Ferromagnetic Phase Stability, Magnetic, Electronic, Elasto-Mechanical and Thermodynamic Properties of BaCmO3 Perovskite Oxide

Abstract

The structural, electronic, elasto-mechanical and thermodynamic properties of cubic ABO3 perovskites BaCmO3 has been successfully calculated within density functional theory via full potential linearized augmented plane wave. The structural study divulges ferromagnetic stability for the compound. For the precise calculation of electronic and magnetic properties a generalized gradient approximation (GGA), and a Hubbard approximation (GGA + U), (modified Becke Johnson approximation) mBJ have been incorporated. The electronic study portrays the half-metallic nature for the compound in all the approximations.
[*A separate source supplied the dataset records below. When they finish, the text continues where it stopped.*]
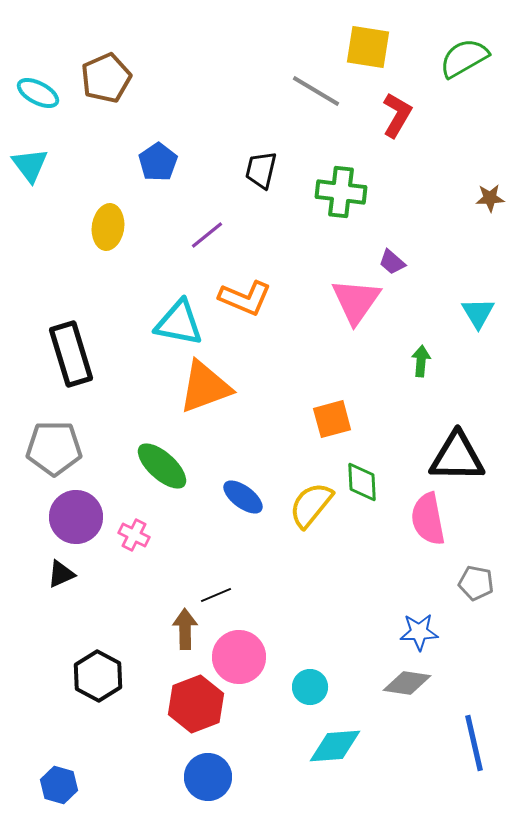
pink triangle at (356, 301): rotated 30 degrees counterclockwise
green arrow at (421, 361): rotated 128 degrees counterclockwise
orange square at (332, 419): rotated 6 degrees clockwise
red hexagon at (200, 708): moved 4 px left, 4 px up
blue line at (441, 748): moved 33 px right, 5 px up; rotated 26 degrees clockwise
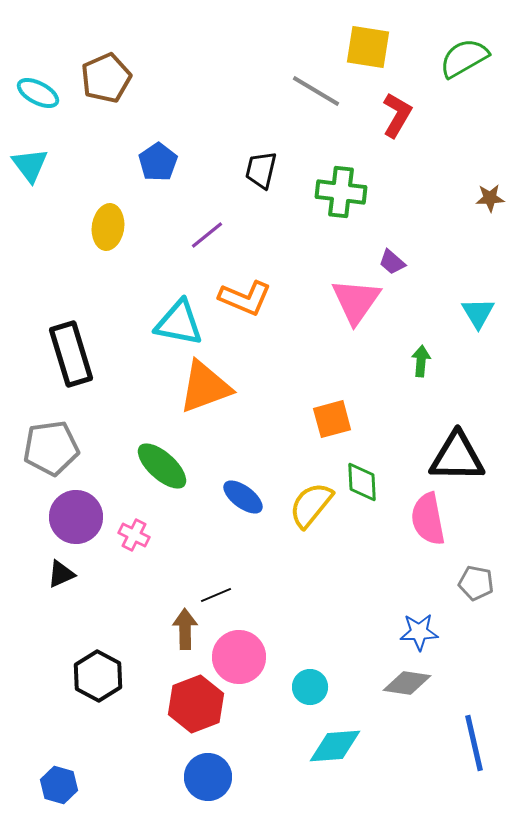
gray pentagon at (54, 448): moved 3 px left; rotated 8 degrees counterclockwise
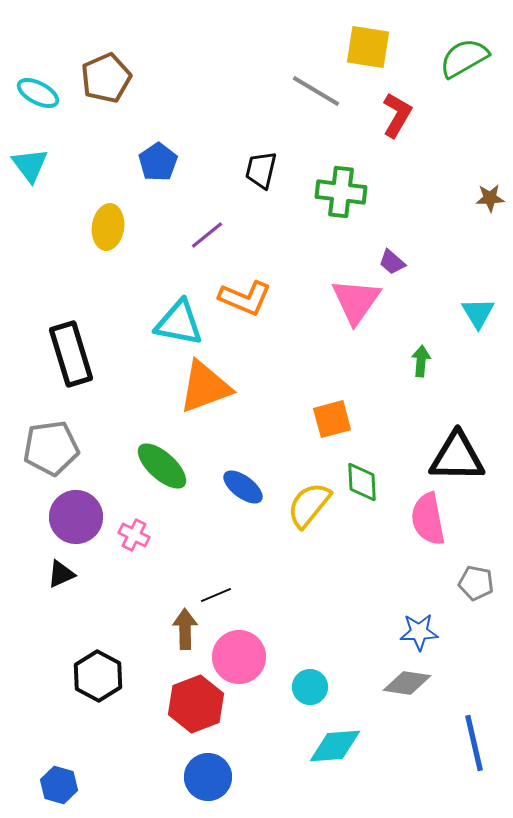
blue ellipse at (243, 497): moved 10 px up
yellow semicircle at (311, 505): moved 2 px left
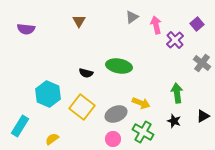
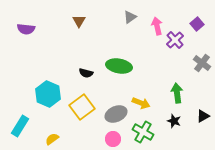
gray triangle: moved 2 px left
pink arrow: moved 1 px right, 1 px down
yellow square: rotated 15 degrees clockwise
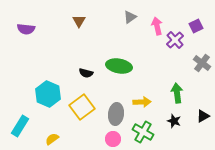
purple square: moved 1 px left, 2 px down; rotated 16 degrees clockwise
yellow arrow: moved 1 px right, 1 px up; rotated 24 degrees counterclockwise
gray ellipse: rotated 60 degrees counterclockwise
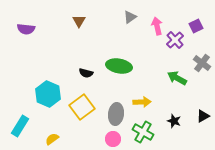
green arrow: moved 15 px up; rotated 54 degrees counterclockwise
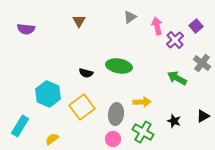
purple square: rotated 16 degrees counterclockwise
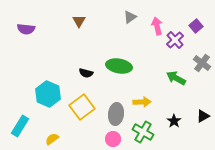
green arrow: moved 1 px left
black star: rotated 16 degrees clockwise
The calculated magnetic moment with different approximations was found to be large and with an integer value of 6 μb, this integer value of magnetic moment also proves the half-metallic nature for BaCmO3. The calculated elastic constants have been used to predict mechanical properties like the Young modulus (Y), the Shear modulus (G) and the Poisson ratio (ν). The calculated B/G and Cauchy pressure (C12-C44) present the brittle nature for BaCmO3. The thermodynamic parameters like heat capacity, thermal expansion, and Debye temperature have been calculated and examined in the temperature range of 0 K to 700 K and pressure between 0 GPa and 40 GPa. The melting temperature was also calculated and was found to be 1847 ± 300 K.